WORK REQUIRED> Word for word, restate all of the entries.

══ DATA FOR THE TASK ══

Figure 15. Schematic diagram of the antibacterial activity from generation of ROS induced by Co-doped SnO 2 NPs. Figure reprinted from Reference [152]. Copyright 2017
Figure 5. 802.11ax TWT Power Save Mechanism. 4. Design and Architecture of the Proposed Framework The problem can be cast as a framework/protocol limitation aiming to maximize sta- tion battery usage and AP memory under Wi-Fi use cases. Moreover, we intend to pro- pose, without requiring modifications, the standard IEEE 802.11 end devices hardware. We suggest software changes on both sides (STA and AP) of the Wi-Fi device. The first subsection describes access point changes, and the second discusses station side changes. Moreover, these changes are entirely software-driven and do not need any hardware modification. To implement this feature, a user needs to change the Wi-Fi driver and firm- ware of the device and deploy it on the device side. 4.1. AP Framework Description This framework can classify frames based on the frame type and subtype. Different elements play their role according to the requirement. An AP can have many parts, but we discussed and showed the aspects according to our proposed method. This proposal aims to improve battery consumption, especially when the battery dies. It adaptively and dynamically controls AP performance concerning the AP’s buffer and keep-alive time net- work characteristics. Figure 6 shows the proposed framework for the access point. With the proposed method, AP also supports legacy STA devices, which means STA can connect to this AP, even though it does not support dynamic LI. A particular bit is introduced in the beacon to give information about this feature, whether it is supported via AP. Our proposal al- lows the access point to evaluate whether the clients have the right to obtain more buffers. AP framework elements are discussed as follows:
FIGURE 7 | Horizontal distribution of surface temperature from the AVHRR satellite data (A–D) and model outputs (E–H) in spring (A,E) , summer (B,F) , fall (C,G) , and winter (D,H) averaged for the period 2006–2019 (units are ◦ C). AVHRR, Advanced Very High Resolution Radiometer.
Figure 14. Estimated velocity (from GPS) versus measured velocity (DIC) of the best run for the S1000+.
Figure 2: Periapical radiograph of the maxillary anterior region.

═══

WRITTEN ANSWER>
Figure 15. Schematic diagram of the antibacterial activity from generation of ROS induced by Co-doped SnO 2 NPs. Figure reprinted from Reference [152]. Copyright 2017
Figure 5. 802.11ax TWT Power Save Mechanism. 4. Design and Architecture of the Proposed Framework The problem can be cast as a framework/protocol limitation aiming to maximize sta- tion battery usage and AP memory under Wi-Fi use cases. Moreover, we intend to pro- pose, without requiring modifications, the standard IEEE 802.11 end devices hardware. We suggest software changes on both sides (STA and AP) of the Wi-Fi device. The first subsection describes access point changes, and the second discusses station side changes. Moreover, these changes are entirely software-driven and do not need any hardware modification. To implement this feature, a user needs to change the Wi-Fi driver and firm- ware of the device and deploy it on the device side. 4.1. AP Framework Description This framework can classify frames based on the frame type and subtype. Different elements play their role according to the requirement. An AP can have many parts, but we discussed and showed the aspects according to our proposed method. This proposal aims to improve battery consumption, especially when the battery dies. It adaptively and dynamically controls AP performance concerning the AP’s buffer and keep-alive time net- work characteristics. Figure 6 shows the proposed framework for the access point. With the proposed method, AP also supports legacy STA devices, which means STA can connect to this AP, even though it does not support dynamic LI. A particular bit is introduced in the beacon to give information about this feature, whether it is supported via AP. Our proposal al- lows the access point to evaluate whether the clients have the right to obtain more buffers. AP framework elements are discussed as follows:
FIGURE 7 | Horizontal distribution of surface temperature from the AVHRR satellite data (A–D) and model outputs (E–H) in spring (A,E) , summer (B,F) , fall (C,G) , and winter (D,H) averaged for the period 2006–2019 (units are ◦ C). AVHRR, Advanced Very High Resolution Radiometer.
Figure 14. Estimated velocity (from GPS) versus measured velocity (DIC) of the best run for the S1000+.
Figure 2: Periapical radiograph of the maxillary anterior region.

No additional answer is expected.